*INPUT DATA*:
*** Begin section ***

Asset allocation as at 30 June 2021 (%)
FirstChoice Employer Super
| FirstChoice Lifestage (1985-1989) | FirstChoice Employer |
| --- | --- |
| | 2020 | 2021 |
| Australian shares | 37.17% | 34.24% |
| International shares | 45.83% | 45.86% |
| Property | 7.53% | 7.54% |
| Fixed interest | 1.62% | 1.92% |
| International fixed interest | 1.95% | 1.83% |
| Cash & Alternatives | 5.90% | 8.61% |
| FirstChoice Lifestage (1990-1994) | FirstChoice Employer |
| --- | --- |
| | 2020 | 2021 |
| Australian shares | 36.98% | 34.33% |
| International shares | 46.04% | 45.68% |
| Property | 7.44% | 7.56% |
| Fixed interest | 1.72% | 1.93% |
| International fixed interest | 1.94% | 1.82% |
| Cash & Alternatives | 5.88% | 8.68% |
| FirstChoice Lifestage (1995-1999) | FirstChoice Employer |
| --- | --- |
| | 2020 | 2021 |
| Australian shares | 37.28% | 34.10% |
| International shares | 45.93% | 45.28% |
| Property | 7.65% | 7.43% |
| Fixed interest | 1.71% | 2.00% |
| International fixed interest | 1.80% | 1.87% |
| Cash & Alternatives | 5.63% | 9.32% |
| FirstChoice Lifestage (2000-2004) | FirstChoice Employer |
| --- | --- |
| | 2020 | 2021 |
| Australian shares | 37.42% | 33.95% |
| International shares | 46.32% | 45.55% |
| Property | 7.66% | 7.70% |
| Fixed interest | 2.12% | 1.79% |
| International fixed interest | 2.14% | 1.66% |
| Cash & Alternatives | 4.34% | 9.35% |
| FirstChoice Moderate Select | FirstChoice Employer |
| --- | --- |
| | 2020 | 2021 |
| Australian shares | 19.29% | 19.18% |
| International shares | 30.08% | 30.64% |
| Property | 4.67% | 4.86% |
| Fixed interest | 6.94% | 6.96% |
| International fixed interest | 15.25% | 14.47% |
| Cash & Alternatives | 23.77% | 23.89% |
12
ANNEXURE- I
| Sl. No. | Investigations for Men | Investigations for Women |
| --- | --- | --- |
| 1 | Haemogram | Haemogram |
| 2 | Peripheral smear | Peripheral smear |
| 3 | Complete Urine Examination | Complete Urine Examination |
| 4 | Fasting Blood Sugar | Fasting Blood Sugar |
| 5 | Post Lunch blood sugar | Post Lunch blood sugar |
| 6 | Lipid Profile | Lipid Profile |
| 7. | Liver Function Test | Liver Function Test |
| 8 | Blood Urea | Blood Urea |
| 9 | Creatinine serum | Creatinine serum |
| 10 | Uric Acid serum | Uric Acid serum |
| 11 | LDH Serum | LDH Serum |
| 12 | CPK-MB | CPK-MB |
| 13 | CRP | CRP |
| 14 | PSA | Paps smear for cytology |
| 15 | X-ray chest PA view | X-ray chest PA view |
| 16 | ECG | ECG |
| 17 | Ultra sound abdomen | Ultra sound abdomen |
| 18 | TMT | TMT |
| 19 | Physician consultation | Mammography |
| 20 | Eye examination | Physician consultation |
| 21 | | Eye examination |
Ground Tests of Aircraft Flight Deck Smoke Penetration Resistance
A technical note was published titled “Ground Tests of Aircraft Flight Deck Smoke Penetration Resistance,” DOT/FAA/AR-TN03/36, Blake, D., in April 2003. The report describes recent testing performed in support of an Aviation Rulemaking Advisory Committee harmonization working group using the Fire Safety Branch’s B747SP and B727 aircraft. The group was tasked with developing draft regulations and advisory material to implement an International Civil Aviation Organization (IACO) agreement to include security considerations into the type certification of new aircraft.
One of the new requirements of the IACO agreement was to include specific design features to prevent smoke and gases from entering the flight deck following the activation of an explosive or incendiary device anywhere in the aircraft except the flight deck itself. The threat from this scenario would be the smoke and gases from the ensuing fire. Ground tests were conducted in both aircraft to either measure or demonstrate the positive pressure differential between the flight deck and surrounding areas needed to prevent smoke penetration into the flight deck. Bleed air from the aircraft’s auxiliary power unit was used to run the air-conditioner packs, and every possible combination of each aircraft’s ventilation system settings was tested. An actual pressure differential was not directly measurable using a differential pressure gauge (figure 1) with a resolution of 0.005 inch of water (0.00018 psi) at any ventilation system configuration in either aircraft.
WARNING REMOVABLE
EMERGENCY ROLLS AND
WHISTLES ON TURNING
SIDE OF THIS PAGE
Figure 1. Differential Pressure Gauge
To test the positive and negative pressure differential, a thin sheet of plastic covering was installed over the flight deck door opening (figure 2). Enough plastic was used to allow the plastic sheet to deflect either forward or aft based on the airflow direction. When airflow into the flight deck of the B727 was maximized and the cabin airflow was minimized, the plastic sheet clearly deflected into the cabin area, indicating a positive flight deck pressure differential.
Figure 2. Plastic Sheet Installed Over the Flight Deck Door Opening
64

*** End section ***

*TASK BRIEF*: Search the material above for the string "Australian", and copy every line in which it turns up.

*ANSWER BELOW*:
| Australian shares | 37.17% | 34.24% |
| Australian shares | 36.98% | 34.33% |
| Australian shares | 37.28% | 34.10% |
| Australian shares | 37.42% | 33.95% |
| Australian shares | 19.29% | 19.18% |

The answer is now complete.